*YOUR TASKS*.
(1) Quote the passage of the Sarges' Grill closure article from "Dozens of employees are" up to and including "at the restaurant.".
(2) Extend the news article about the Sarges' Grill closure, continuing from its last paragraph.

*GIVEN TEXT*.
····················
Veteran-owned restaurant closes; employees haven't been paid
"I can't say I'm sorry enough, and I can't say I'm sorry long enough. I know it sounds like some silly little comment but somehow in the next few years, I'll pay them all I don't know how," said David Parker, one of the owners of Sarges' Grill, after having to close both locations without paying his employees their last pay checks.
Dozens of employees are out hundreds of dollars after the restaurant they worked at suddenly closed without notice. This happened at both locations of Sarges' Grill.
The restaurant is veteran-owned and aimed at serving veterans, active duty military members, first responders and law enforcement at their locations in Fountain and Colorado Springs.
Over the weekend, customers hoping to eat at Sarges' were met with locked doors and signs saying the business had closed.
It was a surprise to regulars. Several employees told 11 News they didn't get much notice either.
"I was supposed to get paid Wednesday and [a co-worker] was supposed to get paid Thursday, but nothing," said Michael Yamoaah, a former cook at the restaurant.
Yamoaah and the former line manager, Nathan Mayfield, told 11 News the sudden closure happening so soon before rent and bills are due has left dozens of employees in a bad spot.
"He owes us each three weeks' pay. I know for me it's 120 hours, about $1,500. It doesn't seem like a lot but for people like us, we live check to check. I've got bills to pay right now," Mayfield said.
Army veteran Parker said he helped create the restaurant to serve those who have served our country. Parker believes a combination of factors contributed to the restaurants closing, including slowing sales and an increase in minimum wage.
····················
*SOURCE MATERIAL*.
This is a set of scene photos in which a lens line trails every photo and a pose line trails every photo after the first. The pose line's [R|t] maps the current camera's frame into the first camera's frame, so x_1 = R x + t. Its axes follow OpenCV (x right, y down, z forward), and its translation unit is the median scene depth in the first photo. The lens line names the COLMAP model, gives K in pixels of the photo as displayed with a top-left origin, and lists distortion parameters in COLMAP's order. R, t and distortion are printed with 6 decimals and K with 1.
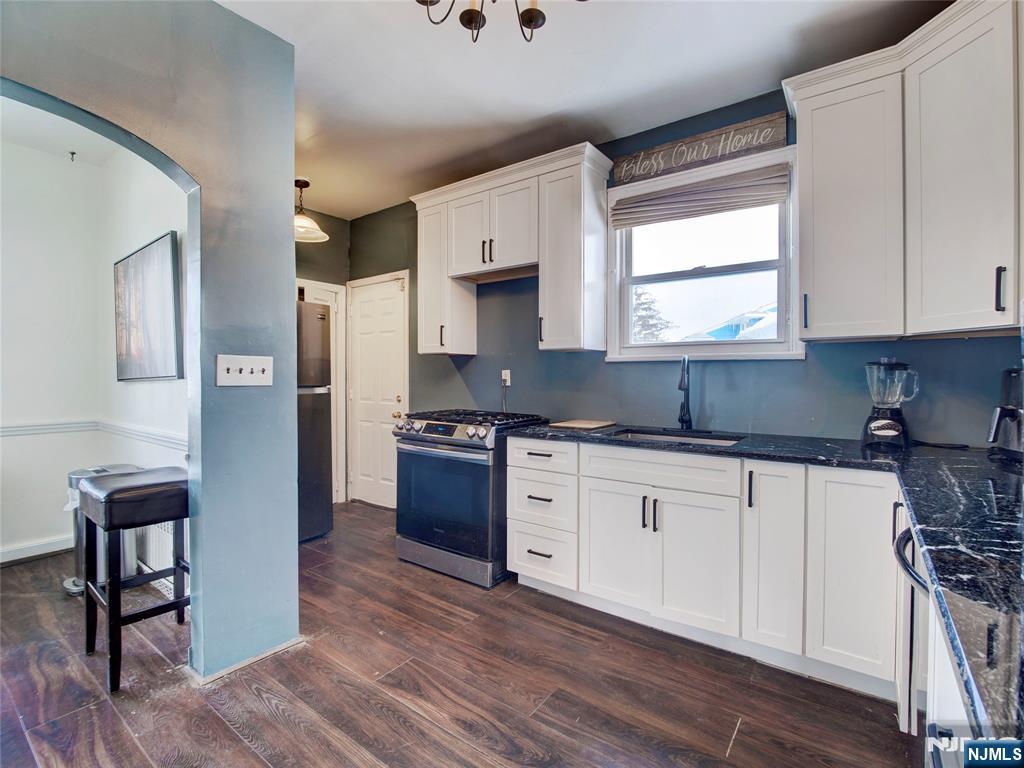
lens RADIAL K [[475.2, 0, 515.6], [0, 475.2, 376.0], [0, 0, 1]] dist [-0.013751, -0.000272]
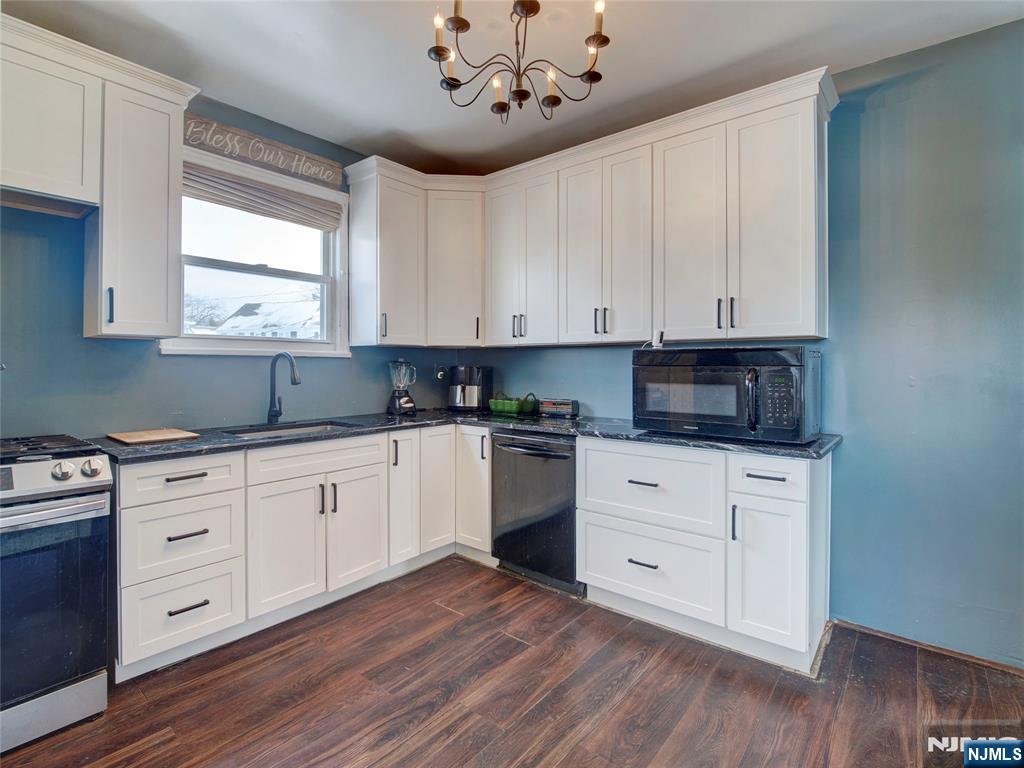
lens RADIAL K [[492.7, 0, 510.1], [0, 492.7, 355.5], [0, 0, 1]] dist [-0.016882, 0.000211]
pose [[0.064732, 0.023288, 0.997631, -0.747457], [0.002715, 0.999720, -0.023513, -0.007495], [-0.997899, 0.004231, 0.064650, 0.467066]]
····················
*EXPECTED OUTPUTS*.
(1)
Dozens of employees are out hundreds of dollars after the restaurant they worked at suddenly closed without notice. This happened at both locations of Sarges' Grill.
The restaurant is veteran-owned and aimed at serving veterans, active duty military members, first responders and law enforcement at their locations in Fountain and Colorado Springs.
Over the weekend, customers hoping to eat at Sarges' were met with locked doors and signs saying the business had closed.
It was a surprise to regulars. Several employees told 11 News they didn't get much notice either.
"I was supposed to get paid Wednesday and [a co-worker] was supposed to get paid Thursday, but nothing," said Michael Yamoaah, a former cook at the restaurant.

(2)
"Over the last couple months we've just been sliding and sliding and sliding and we thought maybe it was because we had two locations, but then the slide at Fountain was so massive ... the last week we were open we slid $15,000 in sales. There was no money," said Parker.
Several employees we spoke to said working at the restaurant felt like home, but they say how the closure is playing out is hard to believe.
"Basically you knew you were going out of business, but yet you kept us working? For what? You could have given us notice and we could have been finding a new job," Yamoaah said.
"That's a real legitimate question. We believed that we still had a couple of weeks fighting left before we had to make a true, hardcore decision," said Parker of the criticism in an interview with 11 News.
Parker said that he's filed for bankruptcy and although he can't pay his employees, he encourages them to do what they can, even if it means filing wage complaints against him.
"They should do exactly whatever their rights allow them to. I told them to file for unemployment and I told them if there was any money left, it could be allocated and that's where they should come: the creditors meeting," he said.
Typically, employees who aren't receiving wages from their employers can file a complaint with the Colorado Department of Labor and Employment.
The department notes they generally do not investigate wage disputes if an employer has declared bankruptcy, depending on when the employer filed for bankruptcy.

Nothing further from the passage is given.